Gold standard for measuring child poverty
UNICEF is among several key organizations to adopt the scientific estimates of child poverty developed at Bristol’s Townsend Centre for International Poverty Research.
More than one third of all children in developing countries - nearly 700 million - live in absolute poverty. That was just one of the stark conclusions from a ground-breaking 2003 study by a research team from the University of Bristol’s Townsend Centre for International Poverty Research.
What was remarkable about that study was that it was the first time that child poverty in the developing world had been estimated on a scientific basis. The team’s method, known around the world as the Bristol Approach, has since become a “gold standard” for measuring child poverty and deprivation, endorsed by UNICEF.
Basic human needs
The study was led by Professor David Gordon, Professorial Research Fellow in Social Justice at the School for Policy Studies. Dr. Shailen Nandy, Research Fellow at the Townsend Centre, says that the Bristol Approach is different because it relates directly to fundamental human needs – rather than an arbitrary economic definition.
The World Bank, for example, based its 2010 estimate that 400 million children suffered “extreme” poverty on the strictly economic but limited basis that they lived on less than $1.25 per day.
“The value of a dollar is different from one place to another,” Nandy explains. “Whereas over-crowding or not having an education means the same thing, wherever you are.”
The Bristol Approach
The Bristol Approach evaluates child poverty according to seven basic needs set out in the 1995 World Summit on Social Development's definition of Absolute Poverty: access to clean water, sanitation, shelter, education, information, food and health. Any household without access to one of these is defined as "deprived", and those deprived of two or more of these basic needs are defined as suffering from "absolute poverty".
In 2007, this research formed the basis of UNICEF’s Global Study on Child Poverty and Disparities - a collaboration involving both Nandy and Gordon. They analysed household surveys from more than 40 developing countries. Crucially, the Bristol Approach could be applied to all that survey data, providing a rigorous scientific measurement of child deprivation and absolute poverty.
International influence
The relationship between UNICEF and the Bristol researchers goes back a long way. In 1999, UNICEF approached Professor Peter Townsend (after whom the research Centre is named) to help measure child poverty around the world.

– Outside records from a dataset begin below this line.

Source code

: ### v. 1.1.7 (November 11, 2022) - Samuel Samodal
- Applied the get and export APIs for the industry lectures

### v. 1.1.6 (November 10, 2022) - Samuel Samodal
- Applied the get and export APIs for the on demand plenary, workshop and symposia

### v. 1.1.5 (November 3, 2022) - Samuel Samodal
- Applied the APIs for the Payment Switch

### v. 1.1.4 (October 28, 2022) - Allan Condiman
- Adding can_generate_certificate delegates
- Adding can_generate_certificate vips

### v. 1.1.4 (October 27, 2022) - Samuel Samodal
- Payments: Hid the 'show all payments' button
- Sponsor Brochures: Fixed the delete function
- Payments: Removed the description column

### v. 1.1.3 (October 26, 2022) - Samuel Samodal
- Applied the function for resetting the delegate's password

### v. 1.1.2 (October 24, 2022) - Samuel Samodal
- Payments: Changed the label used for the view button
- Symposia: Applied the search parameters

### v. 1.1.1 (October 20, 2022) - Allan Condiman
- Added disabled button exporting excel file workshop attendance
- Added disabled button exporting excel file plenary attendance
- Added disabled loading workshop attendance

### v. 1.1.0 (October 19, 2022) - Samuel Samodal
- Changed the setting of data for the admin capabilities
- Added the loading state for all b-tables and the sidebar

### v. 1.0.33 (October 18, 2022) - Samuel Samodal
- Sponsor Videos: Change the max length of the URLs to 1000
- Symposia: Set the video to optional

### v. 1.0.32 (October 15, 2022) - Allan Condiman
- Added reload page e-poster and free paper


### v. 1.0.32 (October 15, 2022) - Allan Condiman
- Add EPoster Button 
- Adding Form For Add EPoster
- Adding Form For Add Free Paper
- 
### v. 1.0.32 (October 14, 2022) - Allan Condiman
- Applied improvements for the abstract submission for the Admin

As a co-founder of the Child Poverty Action Group in 1965, Townsend is remembered as a leading light within social science and a hugely influential figure in poverty research. His research legacy has seen the Bristol Approach help put the rights of children at the heart of advocacy efforts by organisations like UNICEF and Save the Children, by delivering statistics on absolute poverty with the credibility and utility of scientific rigor.
The Bristol team’s work was also recognized by the UN Expert Group on Poverty Statistics (Rio Group) as an example of best practice. In its 2006 Compendium of Best Practices, the Rio Group wrote: “The [Bristol/UNICEF] study linked the concepts of child poverty, deprivation and children’s rights. It used a number of articles in the CRC [UN Convention on the Rights of the Child] to delineate how a fundamental right to freedom from deprivation and poverty might be infringed.”
Child Poverty more visible
That has made child poverty statistics distinct and credible. In the words of UNICEF, they are “no longer lumped together with general poverty assessments”, and that has helped establish a focus on the needs and rights of children around the world as a similarly distinct issue.
When Peter Townsend died in 2009, UNICEF acknowledged his research at Bristol had transformed the way it and many of its partners both understood and measured the poverty suffered by children. “[It] has exposed policymakers all over the world to a new understanding of child poverty and inequalities,” wrote the organisation. “As a consequence, children are more visible in poverty reduction policies and debates.”